Changes in Existing Law Made by the Bill, as Reported
In compliance with clause 3(e) of rule XIII of the Rules of
the House of Representatives, changes in existing law made by
the bill, as reported, are shown as follows (existing law
proposed to be omitted is enclosed in black brackets, new
matter is printed in italics, and existing law in which no
change is proposed is shown in roman):
IMPROVING AMERICA'S SCHOOLS ACT OF 1994
* * * * * * *
TITLE V--MISCELLANEOUS PROVISIONS
* * * * * * *
PART F--MISCELLANEOUS
* * * * * * *
SEC. 568. APPLICATION OF THE ANTITRUST LAWS TO AWARD OF NEED-BASED
EDUCATIONAL AID.
(a) Temporary Exemption.--It shall not be unlawful under the
antitrust laws for 2 or more institutions of higher education
at which all students admitted are admitted on a need-blind
basis, to agree or attempt to agree--
(1) to award such students financial aid only on the
basis of demonstrated financial need for such aid;
(2) to use common principles of analysis for
determining the need of such students for financial aid
if the agreement to use such principles does not
restrict financial aid officers at such institutions in
their exercising independent professional judgment with
respect to individual applicants for such financial
aid; or
(3) to use a common aid application form for need-
based financial aid for such students if the agreement
to use such form does not restrict such institutions in
their requesting from such students, or in their using,
data in addition to the data requested on such form[;
or].
[(4) to exchange through an independent third party,
before awarding need-based financial aid to any of such
students who is commonly admitted to the institutions
of higher education involved, data with respect to the
student so admitted and the student's family relating
to assets, income, expenses, the number of family
members, and the number of the student's siblings in
college, if each of such institutions is permitted to
retrieve such data only once with respect to the
student.]
(b) Limitations.--Subsection (a) shall not apply with respect
to--
(1) any financial aid or assistance authorized by the
Higher Education Act of 1965 (20 U.S.C. 1001 et seq.);
or
(2) any contract, combination, or conspiracy with
respect to the amount or terms of any prospective
financial aid award to a specific individual.

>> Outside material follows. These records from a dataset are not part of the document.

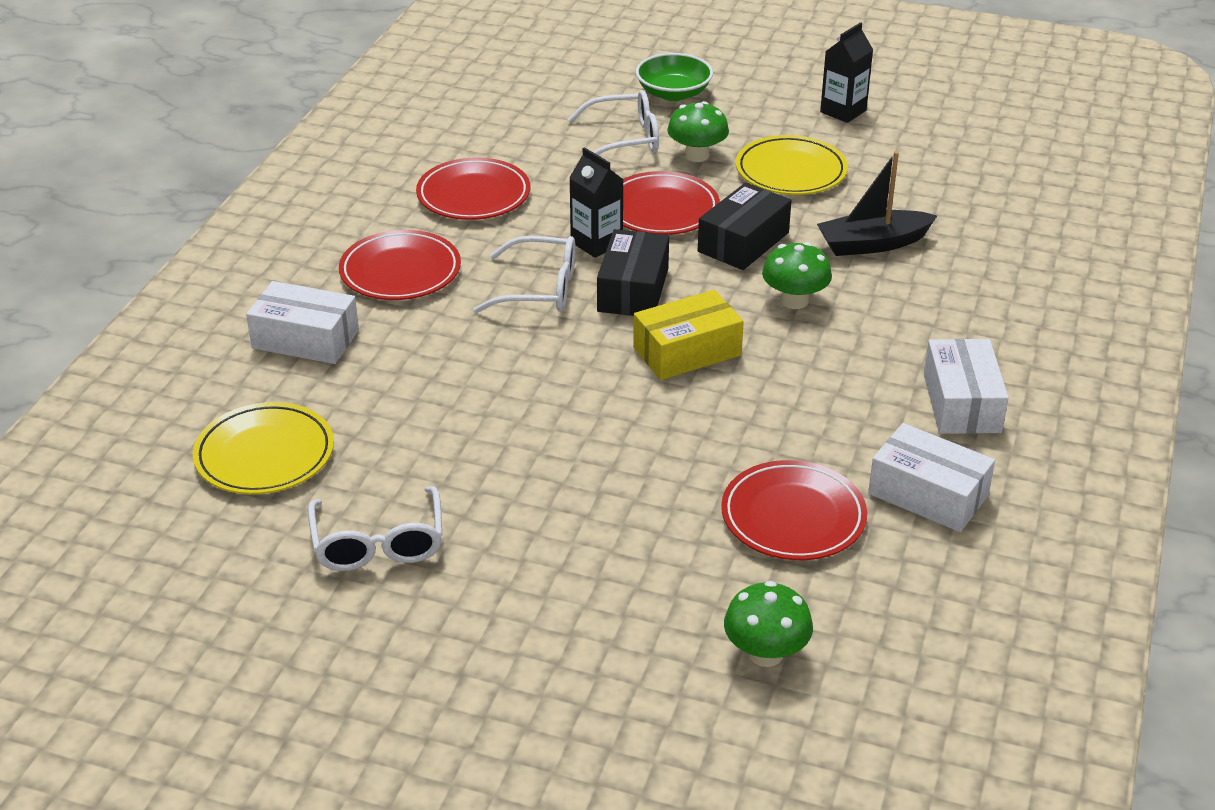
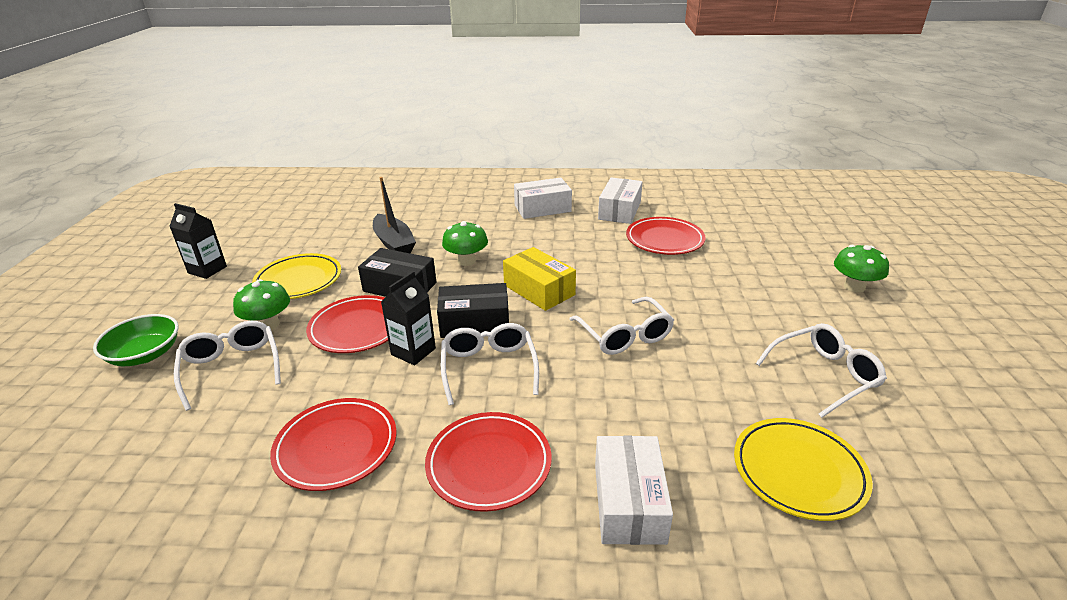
camera: 105 degrees left, 5 degrees down
green mushroom [724,581,813,667] -> green mushroom moved to [834,245,889,293]
none -> white glasses [569,297,674,355]

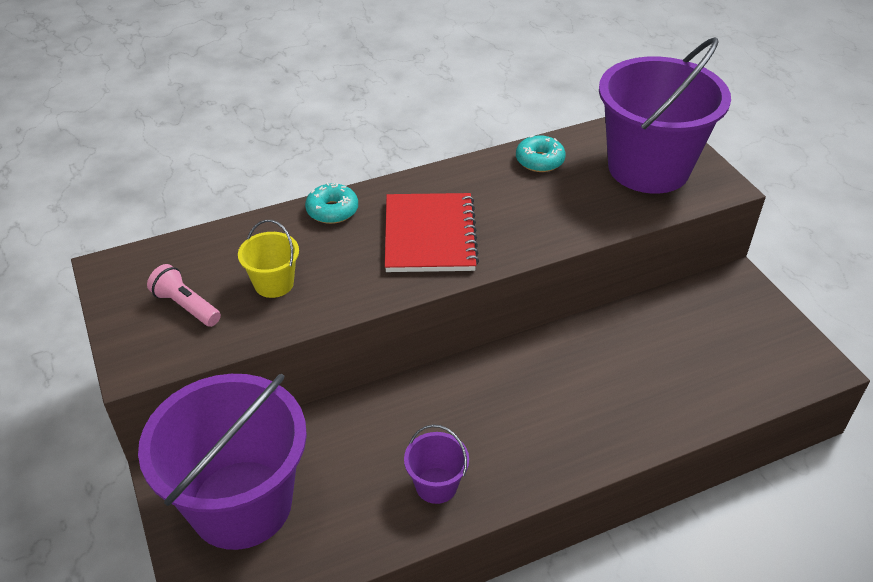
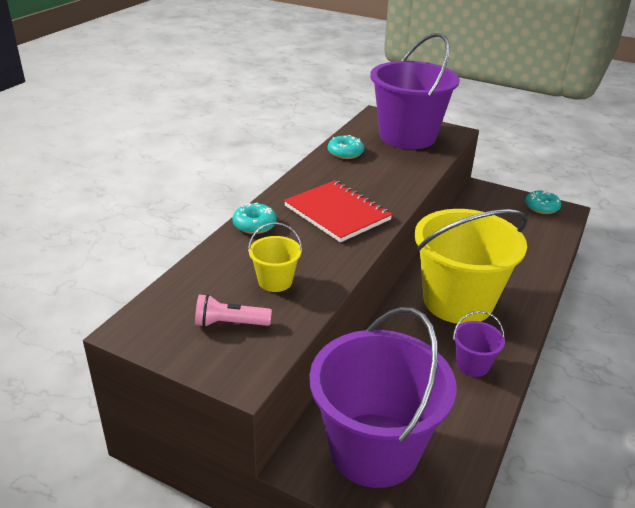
camera: 40 degrees left, 10 degrees down
none -> yellow bucket [414,209,528,324]
none -> turquoise donut [525,190,561,214]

(c) Definitions.--For purposes of this section--
(1) the term ``alien'' has the meaning given such
term in section 101(3) of the Immigration and
Nationality Act (8 U.S.C. 1101(3));
(2) the term ``antitrust laws'' has the meaning given
such term in subsection (a) of the first section of the
Clayton Act (15 U.S.C. 12(a)), except that such term
includes section 5 of the Federal Trade Commission Act
(15 U.S.C. 45) to the extent such section applies to
unfair methods of competition;
(3) the term ``institution of higher education'' has
the meaning given such term in section 1201(a) of the
Higher Education Act of 1965 (20 U.S.C. 1141(a));
(4) the term ``lawfully admitted for permanent
residence'' has the meaning given such term in section
101(20) of the Immigration and Nationality Act (8
U.S.C. 1101(20));
(5) the term ``national of the United States'' has
the meaning given such term in section 101(22) of the
Immigration and Nationality Act (8 U.S.C. 1101(22));
(6) the term ``on a need-blind basis'' means without
regard to the financial circumstances of the student
involved or the student's family; and
(7) the term ``student'' means, with respect to an
institution of higher education, a national of the
United States or an alien admitted for permanent
residence who is admitted to attend an undergraduate
program at such institution on a full-time basis.
(d) Expiration.--Subsection (a) shall expire on September 30,
[2015] 2022.
(e) Related Amendments.--The Higher Education Amendments of
1992 (Public Law 102-325) is amended--
(1) in the table of contents by striking the matter
relating to section 1544, and part F of title XV, of
such Act; and
(2) by striking part F of title XV of such Act.